One of the most important ships that is still seen today in the Puget Sound area is the vessel called Hope. This was a naphtha-fueled vessel that solely operated rafting giant Douglas Fir logs in the sound area.

==Bay Area==
On September 1, 1993, Foss Maritime expanded into the San Francisco Bay Area, maintaining a pool of vessels and barges for Tug/Barge escort, docking, and other services in conjunction with SeaRiver maritime. Today Foss provides three large conventional SeaRiver tugs and one Foss cycloidal tractor tug. The Foss SeaRiver Tug office is located at 150A West Industrial Way, Benicia, CA 94510-1016.

==Current officers==
- Will Roberts, President and COO

==Hybrid technology==
In recent times, Foss Maritime has been working on lowering their NOx and carbon dioxide emissions. Foss constructed a hybrid tug, Caroline Dorothy, to reduce atmospheric pollution.
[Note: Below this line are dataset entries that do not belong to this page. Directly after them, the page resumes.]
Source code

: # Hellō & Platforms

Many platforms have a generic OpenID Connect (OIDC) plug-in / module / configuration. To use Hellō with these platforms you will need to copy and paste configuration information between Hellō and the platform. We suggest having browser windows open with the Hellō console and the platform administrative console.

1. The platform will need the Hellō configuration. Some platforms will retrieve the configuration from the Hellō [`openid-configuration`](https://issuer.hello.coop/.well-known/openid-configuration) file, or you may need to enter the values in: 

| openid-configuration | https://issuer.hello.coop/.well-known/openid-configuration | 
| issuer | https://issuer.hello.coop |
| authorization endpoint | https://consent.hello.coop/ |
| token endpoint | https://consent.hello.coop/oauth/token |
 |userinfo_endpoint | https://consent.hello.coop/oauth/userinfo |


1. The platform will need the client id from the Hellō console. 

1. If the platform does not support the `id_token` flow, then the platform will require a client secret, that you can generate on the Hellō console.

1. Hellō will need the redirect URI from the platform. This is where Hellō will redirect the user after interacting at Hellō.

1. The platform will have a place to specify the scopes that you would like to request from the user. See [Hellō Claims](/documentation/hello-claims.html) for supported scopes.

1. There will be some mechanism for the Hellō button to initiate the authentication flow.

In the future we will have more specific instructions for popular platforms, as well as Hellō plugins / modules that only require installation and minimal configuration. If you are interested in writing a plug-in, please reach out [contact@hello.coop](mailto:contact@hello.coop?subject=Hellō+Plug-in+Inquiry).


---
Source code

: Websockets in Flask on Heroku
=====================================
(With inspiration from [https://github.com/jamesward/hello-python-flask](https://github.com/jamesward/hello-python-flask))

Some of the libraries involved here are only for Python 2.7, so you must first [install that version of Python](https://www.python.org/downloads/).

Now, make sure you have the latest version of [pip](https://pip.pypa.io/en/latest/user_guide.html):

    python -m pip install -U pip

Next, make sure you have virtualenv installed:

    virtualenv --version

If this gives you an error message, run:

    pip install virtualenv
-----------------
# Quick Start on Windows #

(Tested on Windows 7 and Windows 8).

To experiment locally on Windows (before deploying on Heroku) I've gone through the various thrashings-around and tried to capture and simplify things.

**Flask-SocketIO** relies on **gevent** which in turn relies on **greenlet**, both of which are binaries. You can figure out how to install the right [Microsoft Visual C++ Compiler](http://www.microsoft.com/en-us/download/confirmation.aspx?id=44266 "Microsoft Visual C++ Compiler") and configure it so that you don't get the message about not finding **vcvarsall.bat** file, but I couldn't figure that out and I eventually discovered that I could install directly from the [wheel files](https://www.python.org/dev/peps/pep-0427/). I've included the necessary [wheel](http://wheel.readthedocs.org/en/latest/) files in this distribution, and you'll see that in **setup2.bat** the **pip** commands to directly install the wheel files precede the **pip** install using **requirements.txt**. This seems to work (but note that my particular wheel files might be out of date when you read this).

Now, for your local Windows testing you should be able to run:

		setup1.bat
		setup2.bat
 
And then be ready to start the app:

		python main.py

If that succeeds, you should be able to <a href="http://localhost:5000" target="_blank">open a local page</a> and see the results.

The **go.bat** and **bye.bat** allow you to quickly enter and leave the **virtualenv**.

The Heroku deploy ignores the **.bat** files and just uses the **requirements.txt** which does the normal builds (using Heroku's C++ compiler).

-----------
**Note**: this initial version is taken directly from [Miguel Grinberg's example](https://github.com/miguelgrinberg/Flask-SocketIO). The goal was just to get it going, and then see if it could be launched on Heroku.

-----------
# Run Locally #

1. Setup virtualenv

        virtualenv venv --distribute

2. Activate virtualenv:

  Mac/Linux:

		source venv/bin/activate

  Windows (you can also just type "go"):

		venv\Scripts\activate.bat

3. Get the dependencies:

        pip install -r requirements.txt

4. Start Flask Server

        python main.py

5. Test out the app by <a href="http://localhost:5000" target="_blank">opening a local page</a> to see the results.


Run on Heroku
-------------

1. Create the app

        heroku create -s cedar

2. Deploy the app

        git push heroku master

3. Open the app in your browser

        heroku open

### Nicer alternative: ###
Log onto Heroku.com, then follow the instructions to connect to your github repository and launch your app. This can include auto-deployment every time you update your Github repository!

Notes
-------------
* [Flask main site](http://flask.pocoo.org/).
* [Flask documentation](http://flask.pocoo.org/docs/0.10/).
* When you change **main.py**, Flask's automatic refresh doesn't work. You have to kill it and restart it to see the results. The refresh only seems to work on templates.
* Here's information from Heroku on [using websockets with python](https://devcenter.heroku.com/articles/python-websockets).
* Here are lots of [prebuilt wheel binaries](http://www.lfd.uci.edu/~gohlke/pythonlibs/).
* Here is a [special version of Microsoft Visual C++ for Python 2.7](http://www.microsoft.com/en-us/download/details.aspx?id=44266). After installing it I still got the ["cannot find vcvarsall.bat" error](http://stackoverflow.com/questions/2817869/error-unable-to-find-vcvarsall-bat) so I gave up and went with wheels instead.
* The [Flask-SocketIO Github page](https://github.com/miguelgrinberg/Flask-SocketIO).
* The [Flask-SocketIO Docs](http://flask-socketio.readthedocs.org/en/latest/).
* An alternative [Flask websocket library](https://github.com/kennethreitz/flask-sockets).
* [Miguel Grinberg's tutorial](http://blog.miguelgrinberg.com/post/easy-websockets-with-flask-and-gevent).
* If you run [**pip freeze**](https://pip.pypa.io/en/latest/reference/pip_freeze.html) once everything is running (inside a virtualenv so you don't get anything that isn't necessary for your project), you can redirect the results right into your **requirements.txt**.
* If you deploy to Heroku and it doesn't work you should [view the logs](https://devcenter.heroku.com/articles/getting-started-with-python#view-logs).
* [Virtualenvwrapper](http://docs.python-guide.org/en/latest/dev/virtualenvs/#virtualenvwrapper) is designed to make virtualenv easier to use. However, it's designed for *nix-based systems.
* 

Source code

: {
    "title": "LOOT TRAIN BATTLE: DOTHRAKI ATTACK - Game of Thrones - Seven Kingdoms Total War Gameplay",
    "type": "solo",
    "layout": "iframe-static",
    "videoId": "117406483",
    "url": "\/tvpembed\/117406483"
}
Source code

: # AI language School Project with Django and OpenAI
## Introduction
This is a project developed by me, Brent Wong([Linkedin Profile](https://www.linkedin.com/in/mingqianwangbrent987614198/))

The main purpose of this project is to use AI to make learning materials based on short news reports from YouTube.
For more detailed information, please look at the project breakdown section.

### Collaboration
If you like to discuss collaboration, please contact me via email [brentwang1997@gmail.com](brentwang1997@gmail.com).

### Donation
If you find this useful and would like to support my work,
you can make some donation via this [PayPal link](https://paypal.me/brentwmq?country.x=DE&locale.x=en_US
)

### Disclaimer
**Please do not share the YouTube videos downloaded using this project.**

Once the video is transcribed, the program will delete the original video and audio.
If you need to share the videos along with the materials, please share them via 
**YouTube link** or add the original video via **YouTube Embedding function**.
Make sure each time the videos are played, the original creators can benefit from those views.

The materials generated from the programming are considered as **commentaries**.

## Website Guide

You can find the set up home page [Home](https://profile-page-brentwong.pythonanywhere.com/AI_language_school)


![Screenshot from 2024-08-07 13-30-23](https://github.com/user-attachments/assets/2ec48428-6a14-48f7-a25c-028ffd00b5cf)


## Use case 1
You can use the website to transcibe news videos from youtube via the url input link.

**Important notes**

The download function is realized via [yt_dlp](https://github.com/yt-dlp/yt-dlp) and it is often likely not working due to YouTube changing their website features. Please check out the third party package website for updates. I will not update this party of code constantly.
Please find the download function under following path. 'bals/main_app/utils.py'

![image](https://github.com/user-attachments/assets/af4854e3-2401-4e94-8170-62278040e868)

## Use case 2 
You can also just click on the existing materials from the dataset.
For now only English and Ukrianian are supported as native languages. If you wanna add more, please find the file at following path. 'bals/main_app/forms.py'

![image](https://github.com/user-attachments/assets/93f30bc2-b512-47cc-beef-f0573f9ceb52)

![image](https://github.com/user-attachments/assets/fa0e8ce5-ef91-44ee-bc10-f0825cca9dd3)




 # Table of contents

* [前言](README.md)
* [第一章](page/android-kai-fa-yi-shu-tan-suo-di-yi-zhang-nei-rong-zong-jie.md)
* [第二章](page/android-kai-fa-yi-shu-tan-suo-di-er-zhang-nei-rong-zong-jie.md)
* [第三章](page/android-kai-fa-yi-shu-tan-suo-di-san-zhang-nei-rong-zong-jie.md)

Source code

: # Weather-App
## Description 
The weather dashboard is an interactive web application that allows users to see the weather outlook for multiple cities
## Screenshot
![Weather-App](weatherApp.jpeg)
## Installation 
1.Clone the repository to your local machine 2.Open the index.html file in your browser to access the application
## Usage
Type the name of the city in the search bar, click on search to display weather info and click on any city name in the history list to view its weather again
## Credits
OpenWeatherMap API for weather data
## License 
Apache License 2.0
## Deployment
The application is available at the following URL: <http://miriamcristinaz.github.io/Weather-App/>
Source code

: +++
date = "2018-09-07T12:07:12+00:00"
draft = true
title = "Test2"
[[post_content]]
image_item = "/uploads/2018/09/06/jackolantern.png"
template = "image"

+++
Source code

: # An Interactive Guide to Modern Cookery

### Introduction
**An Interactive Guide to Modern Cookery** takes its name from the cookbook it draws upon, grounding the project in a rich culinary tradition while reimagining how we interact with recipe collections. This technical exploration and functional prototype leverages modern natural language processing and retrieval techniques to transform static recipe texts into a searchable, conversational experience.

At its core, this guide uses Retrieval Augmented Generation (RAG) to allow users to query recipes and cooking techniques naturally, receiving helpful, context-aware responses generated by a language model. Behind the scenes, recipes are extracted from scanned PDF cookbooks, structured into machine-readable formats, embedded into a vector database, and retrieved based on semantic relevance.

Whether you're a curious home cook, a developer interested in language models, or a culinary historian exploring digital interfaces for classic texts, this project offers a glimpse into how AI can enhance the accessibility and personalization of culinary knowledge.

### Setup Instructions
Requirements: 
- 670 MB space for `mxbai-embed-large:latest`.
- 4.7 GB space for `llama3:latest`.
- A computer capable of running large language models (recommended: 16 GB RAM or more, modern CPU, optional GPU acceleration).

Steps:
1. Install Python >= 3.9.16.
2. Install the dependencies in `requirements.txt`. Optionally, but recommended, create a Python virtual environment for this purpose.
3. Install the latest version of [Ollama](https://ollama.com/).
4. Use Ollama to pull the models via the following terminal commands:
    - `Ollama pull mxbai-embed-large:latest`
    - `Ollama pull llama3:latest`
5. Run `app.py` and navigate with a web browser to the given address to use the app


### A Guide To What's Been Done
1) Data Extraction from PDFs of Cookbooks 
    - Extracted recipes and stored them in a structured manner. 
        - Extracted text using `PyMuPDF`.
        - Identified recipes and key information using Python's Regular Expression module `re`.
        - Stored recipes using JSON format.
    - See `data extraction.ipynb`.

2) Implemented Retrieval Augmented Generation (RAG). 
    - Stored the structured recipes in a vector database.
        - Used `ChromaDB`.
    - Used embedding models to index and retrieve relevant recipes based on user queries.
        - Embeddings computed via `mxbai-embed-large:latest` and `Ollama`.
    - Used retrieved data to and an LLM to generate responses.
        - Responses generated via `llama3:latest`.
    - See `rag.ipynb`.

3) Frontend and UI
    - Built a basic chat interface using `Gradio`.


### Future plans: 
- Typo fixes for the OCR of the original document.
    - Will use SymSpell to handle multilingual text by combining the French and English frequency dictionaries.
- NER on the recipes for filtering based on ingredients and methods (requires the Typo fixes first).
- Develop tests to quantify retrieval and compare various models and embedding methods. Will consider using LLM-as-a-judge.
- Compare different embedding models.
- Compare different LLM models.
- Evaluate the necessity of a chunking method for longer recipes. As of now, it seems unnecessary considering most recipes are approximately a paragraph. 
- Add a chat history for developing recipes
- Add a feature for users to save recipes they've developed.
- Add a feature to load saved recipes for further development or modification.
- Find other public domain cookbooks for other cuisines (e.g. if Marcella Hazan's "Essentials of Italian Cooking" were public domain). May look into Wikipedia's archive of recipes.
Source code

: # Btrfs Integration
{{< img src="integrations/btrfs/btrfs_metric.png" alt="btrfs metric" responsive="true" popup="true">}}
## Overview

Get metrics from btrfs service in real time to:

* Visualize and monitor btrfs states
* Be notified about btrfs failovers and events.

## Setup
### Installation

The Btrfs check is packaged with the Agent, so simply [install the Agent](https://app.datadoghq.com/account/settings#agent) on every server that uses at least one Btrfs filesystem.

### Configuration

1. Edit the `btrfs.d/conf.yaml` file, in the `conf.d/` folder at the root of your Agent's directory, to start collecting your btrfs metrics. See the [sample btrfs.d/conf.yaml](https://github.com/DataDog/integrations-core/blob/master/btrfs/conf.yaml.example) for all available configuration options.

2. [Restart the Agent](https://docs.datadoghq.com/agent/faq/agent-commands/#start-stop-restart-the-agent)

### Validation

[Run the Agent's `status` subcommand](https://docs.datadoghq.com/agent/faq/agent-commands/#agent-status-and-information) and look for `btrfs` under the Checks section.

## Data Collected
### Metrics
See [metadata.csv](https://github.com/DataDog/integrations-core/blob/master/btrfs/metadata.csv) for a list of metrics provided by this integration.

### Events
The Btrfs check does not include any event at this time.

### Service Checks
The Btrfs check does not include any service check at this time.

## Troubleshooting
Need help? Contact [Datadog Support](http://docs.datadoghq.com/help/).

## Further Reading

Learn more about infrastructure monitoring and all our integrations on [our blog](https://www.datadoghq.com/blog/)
Their hybrid craft cuts down as much as 44% of harmful emissions dispersed into the atmosphere.
In July 2013, Foss announced to retrofit a third tug.

==Other new developments==
Foss Maritime developed and built an ASD Z-Drive and Voith Schneider Propulsion cycloidal tractor tugs capable of working with the largest vessels in its operating area.

==Awards==
In 2008, the United States Coast Guard awarded Foss Maritime its most prestigious environmental honor for developing the low-emission, hybrid tugboat Green Dolphin. The award was the William M. Benkert 'gold' award for their impact on the environment. Earlier, in June 2008, Foss won the Environmental Protection Agency's Clean Air Excellence Award, also for their green tug. Foss also received a Commendation-Environmental Award from BP Shipping and an honorable mention for the 2008 Port of Seattle Environmental Business of the Year award. Foss has maintained their green technology. Recently, the company has been working on bringing a sister ship hybrid tug into the ports of Los Angeles and Long Beach.